- [GOAL OF THE EXERCISE]: Gather each line of the records where "OPAZ" appears.

Collection entries:

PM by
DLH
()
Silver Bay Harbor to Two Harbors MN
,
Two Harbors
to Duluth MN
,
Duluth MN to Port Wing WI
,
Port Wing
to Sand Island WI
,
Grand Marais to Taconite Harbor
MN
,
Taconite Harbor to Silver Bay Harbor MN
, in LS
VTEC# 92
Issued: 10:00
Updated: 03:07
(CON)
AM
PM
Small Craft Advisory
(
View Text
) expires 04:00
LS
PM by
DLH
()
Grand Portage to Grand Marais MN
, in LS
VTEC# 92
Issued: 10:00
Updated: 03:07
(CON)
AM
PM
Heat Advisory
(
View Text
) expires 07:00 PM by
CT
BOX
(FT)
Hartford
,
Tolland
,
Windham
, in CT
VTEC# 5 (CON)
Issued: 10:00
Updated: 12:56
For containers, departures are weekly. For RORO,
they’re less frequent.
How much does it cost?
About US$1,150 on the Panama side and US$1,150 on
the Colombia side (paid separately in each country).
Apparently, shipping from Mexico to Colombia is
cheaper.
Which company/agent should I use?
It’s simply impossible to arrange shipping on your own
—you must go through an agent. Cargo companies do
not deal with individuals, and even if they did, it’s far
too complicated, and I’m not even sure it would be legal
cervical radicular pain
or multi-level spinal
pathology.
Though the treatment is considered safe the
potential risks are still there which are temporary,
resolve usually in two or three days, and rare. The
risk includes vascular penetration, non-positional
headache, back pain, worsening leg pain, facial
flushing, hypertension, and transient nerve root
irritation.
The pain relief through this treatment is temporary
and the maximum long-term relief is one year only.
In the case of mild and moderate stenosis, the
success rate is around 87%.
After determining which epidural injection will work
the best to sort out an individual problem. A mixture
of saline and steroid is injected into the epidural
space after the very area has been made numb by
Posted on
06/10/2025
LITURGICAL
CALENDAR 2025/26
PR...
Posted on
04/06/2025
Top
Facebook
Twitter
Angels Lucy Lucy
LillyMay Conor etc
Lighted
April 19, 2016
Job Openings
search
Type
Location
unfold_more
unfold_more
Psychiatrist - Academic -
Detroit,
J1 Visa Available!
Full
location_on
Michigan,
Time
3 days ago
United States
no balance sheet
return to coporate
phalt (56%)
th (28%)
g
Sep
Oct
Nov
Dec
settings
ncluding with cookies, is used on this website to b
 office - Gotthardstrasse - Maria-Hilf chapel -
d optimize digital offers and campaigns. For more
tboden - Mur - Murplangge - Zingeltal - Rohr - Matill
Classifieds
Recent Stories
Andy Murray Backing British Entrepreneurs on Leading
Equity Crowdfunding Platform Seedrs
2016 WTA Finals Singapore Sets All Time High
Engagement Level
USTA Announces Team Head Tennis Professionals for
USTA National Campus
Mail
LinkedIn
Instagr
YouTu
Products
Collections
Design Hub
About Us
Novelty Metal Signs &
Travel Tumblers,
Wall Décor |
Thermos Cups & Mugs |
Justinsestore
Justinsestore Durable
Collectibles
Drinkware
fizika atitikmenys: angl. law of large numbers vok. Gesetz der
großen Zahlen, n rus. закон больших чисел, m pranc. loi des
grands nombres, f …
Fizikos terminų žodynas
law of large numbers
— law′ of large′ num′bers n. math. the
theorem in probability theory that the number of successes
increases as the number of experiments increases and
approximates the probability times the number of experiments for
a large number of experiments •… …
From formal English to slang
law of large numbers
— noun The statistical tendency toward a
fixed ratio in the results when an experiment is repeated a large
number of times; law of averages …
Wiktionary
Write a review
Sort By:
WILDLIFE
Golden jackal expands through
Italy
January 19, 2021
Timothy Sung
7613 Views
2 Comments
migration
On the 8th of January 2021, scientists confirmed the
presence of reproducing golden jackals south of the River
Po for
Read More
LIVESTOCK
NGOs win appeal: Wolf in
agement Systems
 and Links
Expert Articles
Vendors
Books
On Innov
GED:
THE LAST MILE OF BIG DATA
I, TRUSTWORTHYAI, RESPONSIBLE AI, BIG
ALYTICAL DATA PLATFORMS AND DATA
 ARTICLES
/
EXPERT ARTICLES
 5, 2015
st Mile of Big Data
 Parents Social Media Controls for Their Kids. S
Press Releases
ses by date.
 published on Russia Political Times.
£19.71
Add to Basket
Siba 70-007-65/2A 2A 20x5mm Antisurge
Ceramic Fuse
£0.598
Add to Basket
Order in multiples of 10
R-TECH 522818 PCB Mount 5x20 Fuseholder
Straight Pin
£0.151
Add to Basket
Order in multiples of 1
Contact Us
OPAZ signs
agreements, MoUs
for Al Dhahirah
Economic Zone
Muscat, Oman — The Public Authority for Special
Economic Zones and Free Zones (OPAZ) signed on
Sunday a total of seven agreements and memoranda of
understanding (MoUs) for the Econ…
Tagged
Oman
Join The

- [TASK RESULT]:
OPAZ signs
Economic Zones and Free Zones (OPAZ) signed on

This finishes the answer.